::: INPUT MATERIAL :::
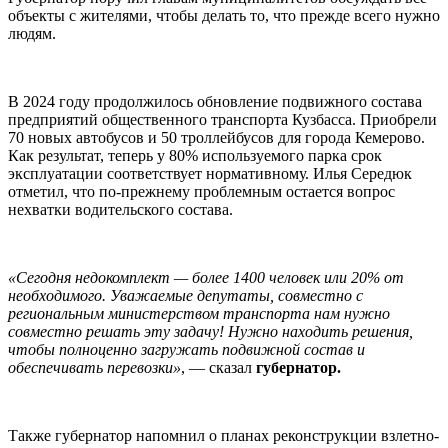
объекты с жителями, чтобы делать то, что прежде всего нужно
людям.
В 2024 году продолжилось обновление подвижного состава
предприятий общественного транспорта Кузбасса. Приобрели
70 новых автобусов и 50 троллейбусов для города Кемерово.
Как результат, теперь у 80% используемого парка срок
эксплуатации соответствует нормативному. Илья Середюк
отметил, что по-прежнему проблемным остается вопрос
нехватки водительского состава.
«Сегодня недокомплект — более 1400 человек или 20% от
необходимого. Уважаемые депутаты, совместно с
региональным министерством транспорта нам нужно
совместно решать эту задачу! Нужно находить решения,
чтобы полноценно загружать подвижной состав и
обеспечивать перевозки»
, — сказал
губернатор.
Также губернатор напомнил о планах реконструкции взлетно-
:::
TRY IT |
Set down exactly the lines beginning at the one that holds "чтобы полноценно загружать подвижной состав и" and ending with the last line of the data.

OUTPUT |
чтобы полноценно загружать подвижной состав и
обеспечивать перевозки»
, — сказал
губернатор.
Также губернатор напомнил о планах реконструкции взлетно-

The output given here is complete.